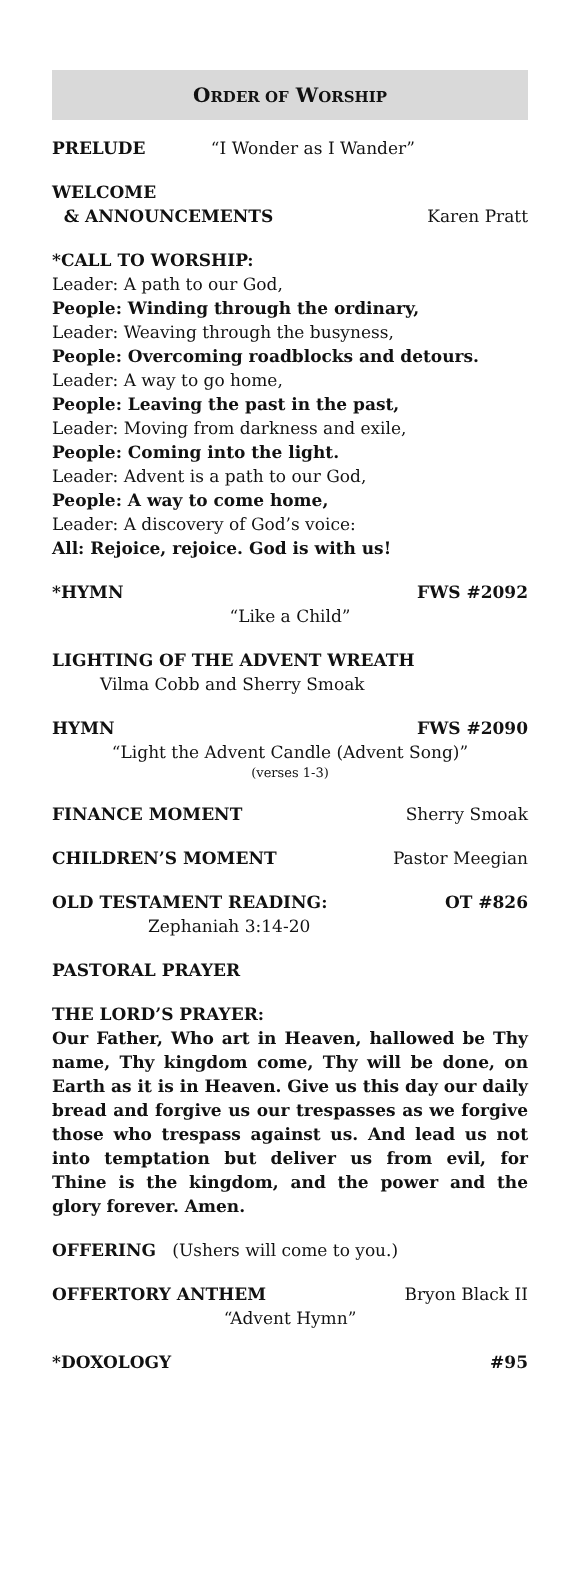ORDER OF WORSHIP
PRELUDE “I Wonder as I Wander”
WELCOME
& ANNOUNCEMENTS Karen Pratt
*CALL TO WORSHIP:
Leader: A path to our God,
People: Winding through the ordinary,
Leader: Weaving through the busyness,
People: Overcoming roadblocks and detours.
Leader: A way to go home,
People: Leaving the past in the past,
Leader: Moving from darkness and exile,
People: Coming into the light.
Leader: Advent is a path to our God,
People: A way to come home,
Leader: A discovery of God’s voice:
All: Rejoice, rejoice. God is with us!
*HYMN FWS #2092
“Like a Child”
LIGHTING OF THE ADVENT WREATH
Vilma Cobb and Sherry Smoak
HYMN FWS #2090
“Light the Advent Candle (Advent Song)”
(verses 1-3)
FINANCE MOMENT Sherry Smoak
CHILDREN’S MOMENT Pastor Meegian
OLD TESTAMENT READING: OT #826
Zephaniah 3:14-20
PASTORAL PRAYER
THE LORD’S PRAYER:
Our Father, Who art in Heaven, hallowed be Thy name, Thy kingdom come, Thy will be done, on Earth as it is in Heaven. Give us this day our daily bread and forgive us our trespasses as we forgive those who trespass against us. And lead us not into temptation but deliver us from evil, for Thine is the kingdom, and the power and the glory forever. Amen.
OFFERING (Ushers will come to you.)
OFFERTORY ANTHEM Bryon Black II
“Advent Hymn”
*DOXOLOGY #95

# WHAT TO WORK ON
Show each line of the material that includes the word "path".

# SOLUTION TO THIS EXERCISE
Leader: A path to our God,
Leader: Advent is a path to our God,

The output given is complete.